I have heard people say that poetry is too uncertain: it’s difficult to read, it’s too abstract, it’s confusing, it lacks clarity, it is not reasonable. In other words, it’s not worth the effort, it’s a waste of time. Of course poetry is hard! It should be hard! But it’s hard because it is not prose! It needs to be read seriously. It should not be toyed with or merely glanced at. It is not a puzzle to be solved by the intellect. Poetry needs to be pondered. It needs to be let in slowly and deliberately. It needs to take us over.
When we look at a family album we see pictures that evoke mood or feeling — feelings that speak to our imagination and emotion. I mentioned some years ago in another article that our mind records everything that affects us — it is a continuous winding tape in the brain that recalls and stores everything that happens to us: all the images, feelings, emotions, events — in fact all the impressionable happenings — that occur in a human lifetime.
Now think of poetry this way.

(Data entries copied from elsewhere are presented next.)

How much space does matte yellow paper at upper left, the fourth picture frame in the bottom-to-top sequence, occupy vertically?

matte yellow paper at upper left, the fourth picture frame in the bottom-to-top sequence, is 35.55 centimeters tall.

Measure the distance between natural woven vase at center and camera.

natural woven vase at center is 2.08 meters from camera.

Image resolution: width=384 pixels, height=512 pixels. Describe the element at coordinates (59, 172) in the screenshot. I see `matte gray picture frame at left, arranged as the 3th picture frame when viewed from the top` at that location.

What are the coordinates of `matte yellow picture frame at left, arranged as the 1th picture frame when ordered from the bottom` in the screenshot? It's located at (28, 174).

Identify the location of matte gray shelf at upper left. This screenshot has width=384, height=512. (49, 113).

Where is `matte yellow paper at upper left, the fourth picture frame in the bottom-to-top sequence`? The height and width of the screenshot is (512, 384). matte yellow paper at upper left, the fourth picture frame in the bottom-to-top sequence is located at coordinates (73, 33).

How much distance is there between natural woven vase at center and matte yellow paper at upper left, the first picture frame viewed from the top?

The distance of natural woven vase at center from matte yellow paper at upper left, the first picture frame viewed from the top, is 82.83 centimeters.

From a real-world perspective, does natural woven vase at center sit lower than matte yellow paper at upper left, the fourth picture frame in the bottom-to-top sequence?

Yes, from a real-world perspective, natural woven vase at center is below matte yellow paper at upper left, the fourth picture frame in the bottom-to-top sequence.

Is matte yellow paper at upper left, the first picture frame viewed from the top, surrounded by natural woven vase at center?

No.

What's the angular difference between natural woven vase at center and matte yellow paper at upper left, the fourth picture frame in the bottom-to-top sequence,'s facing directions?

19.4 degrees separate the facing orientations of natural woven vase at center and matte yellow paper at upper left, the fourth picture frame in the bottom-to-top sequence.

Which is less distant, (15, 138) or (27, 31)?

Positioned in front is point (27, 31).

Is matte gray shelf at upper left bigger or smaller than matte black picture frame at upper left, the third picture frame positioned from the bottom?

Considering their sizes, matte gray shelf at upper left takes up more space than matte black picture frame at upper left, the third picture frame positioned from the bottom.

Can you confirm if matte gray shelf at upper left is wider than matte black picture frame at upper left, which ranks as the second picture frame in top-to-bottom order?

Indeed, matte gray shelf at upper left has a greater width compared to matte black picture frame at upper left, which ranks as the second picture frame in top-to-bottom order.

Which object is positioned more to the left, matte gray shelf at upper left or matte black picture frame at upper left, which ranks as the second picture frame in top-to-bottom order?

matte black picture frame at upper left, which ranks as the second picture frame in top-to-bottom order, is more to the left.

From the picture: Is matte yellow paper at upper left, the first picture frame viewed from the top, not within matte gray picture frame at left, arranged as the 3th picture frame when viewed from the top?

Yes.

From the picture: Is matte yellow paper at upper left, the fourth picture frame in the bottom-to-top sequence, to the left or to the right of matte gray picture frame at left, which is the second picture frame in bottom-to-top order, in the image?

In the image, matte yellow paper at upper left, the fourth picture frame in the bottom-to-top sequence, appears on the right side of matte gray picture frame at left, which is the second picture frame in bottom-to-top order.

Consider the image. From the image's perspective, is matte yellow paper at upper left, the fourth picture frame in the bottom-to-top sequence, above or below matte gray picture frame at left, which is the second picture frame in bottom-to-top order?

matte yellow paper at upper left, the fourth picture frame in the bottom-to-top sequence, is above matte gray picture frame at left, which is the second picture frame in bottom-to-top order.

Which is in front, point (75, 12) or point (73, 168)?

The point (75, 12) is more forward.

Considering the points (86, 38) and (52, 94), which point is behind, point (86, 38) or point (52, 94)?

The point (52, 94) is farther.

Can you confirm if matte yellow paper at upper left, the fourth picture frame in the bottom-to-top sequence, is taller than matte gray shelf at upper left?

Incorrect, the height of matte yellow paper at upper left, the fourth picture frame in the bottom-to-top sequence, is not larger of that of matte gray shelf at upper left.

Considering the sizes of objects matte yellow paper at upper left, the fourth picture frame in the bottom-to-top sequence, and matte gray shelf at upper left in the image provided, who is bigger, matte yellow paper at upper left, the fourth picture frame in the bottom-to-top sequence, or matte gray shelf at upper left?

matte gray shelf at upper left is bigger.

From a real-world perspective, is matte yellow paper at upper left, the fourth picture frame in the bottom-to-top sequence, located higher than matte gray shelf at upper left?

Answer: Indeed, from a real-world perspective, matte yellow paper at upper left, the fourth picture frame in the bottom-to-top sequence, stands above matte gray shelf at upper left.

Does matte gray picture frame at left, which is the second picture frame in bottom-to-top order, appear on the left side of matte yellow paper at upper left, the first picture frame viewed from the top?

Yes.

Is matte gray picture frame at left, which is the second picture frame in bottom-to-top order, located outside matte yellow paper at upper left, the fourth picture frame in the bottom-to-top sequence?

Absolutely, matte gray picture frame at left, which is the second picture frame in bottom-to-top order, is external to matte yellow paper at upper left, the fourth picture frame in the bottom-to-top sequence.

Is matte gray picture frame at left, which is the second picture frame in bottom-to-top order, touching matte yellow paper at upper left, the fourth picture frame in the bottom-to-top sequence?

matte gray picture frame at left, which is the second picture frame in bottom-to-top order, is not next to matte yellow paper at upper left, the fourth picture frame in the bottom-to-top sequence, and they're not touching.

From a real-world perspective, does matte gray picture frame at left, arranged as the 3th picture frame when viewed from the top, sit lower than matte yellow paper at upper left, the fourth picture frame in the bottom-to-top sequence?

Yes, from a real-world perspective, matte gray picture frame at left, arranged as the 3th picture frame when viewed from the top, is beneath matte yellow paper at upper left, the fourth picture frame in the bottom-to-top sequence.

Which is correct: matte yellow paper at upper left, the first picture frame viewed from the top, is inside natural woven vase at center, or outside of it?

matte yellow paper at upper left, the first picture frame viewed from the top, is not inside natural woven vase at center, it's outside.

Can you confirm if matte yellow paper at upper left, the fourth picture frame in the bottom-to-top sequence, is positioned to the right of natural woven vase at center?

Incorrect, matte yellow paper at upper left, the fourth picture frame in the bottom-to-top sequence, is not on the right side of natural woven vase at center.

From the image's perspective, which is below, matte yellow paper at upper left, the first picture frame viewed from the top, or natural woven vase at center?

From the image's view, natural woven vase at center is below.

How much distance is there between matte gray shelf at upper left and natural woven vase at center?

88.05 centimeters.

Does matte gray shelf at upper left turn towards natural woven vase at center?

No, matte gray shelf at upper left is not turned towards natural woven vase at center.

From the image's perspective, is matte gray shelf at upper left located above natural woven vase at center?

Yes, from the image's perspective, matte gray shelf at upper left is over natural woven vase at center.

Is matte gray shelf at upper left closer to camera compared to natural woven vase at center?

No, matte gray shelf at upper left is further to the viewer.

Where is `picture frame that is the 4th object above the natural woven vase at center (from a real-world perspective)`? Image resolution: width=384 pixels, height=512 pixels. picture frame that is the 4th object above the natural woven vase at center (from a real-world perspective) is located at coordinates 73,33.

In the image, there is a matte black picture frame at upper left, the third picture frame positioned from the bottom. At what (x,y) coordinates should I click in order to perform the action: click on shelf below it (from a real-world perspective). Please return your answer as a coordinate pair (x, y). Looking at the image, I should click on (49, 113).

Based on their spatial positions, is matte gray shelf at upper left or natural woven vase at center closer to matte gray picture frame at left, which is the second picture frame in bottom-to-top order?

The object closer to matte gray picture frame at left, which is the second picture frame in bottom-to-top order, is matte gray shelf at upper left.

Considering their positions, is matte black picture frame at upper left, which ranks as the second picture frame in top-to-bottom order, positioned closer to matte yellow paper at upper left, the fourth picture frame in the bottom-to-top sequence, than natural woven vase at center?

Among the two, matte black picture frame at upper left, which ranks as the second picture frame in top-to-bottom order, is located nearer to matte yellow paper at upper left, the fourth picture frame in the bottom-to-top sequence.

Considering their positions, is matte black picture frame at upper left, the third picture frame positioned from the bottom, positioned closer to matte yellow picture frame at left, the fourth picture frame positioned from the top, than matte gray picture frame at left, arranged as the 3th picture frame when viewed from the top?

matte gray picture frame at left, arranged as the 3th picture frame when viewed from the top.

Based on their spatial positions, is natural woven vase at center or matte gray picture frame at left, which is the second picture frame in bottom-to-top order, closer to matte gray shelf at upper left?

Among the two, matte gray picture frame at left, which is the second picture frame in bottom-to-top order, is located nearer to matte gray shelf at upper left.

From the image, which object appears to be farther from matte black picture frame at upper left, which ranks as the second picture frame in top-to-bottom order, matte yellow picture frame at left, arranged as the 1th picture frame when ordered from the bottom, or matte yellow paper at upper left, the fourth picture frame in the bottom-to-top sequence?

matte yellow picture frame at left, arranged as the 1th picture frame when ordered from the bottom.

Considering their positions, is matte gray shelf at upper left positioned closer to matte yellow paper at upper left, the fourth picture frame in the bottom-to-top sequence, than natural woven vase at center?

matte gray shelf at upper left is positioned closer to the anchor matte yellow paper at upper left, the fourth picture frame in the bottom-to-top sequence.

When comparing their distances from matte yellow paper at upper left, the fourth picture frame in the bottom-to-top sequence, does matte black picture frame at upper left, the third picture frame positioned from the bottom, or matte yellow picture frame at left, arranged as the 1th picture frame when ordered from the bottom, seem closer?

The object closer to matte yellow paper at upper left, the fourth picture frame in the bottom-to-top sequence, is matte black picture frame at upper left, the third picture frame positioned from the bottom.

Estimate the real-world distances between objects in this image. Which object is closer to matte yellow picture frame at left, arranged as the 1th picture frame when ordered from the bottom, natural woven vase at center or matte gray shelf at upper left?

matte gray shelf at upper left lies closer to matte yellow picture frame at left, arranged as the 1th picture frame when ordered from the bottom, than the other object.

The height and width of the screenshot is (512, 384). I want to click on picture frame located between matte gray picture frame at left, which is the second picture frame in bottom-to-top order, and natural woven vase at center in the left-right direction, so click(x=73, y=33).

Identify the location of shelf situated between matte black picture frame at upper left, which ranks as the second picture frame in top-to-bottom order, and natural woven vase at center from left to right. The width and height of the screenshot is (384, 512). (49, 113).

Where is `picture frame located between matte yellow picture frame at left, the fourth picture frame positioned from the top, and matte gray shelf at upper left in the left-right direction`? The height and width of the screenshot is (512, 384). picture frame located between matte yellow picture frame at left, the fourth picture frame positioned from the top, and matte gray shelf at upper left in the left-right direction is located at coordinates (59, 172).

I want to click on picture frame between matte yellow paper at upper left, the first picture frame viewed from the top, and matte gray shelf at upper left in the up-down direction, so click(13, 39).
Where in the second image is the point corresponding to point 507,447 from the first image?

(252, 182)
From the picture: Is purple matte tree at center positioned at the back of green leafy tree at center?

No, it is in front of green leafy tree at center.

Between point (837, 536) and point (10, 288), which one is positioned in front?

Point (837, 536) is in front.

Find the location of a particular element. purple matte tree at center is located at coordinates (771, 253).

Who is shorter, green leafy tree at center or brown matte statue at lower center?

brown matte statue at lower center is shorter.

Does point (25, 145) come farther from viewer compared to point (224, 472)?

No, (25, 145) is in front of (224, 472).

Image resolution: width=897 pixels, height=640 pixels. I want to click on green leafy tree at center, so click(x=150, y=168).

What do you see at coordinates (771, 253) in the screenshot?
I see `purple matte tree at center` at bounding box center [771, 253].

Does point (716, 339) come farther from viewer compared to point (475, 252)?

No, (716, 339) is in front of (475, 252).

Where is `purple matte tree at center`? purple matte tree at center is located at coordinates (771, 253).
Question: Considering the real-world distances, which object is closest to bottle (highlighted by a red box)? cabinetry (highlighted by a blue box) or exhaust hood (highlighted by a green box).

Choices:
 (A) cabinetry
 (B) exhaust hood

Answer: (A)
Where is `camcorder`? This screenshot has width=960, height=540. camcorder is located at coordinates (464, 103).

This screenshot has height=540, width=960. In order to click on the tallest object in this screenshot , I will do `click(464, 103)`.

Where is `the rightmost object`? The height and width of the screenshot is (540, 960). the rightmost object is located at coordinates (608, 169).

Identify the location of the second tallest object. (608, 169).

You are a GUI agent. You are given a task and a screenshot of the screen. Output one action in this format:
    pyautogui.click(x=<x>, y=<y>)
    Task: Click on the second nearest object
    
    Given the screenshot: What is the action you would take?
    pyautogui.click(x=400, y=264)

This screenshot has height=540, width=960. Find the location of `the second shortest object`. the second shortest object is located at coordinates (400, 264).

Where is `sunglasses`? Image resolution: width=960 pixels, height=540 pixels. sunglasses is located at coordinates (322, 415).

Think of poetry as a series of images that bring emotion and excitement to our common experience. Look out the window and watch what happens when imagination takes over. The smallest detail of what was once ordinary and commonplace - now comes alive in your sight. And this is what makes poetry so important. It is possible for poetry to shape the way we view everything. And it helps when we read it again and again and again — and not just once. And read it out loud!
There is that wonderful passage from Frank McCourt’s Angela’s Ashes. Mr. O’Halleran, the headmaster at the Catholic school in Limerick, Ireland said to the class of boys he was teaching, “Stock your mind, stock your mind, it is your house of treasure and no one in the world can interfere with it. If you won the Irish Sweepstakes and bought a house that needed furniture, would you fill it with bits and pieces of rubbish. It will rot your head. You might be poor, your shoes might be broken, but your mind is a palace.”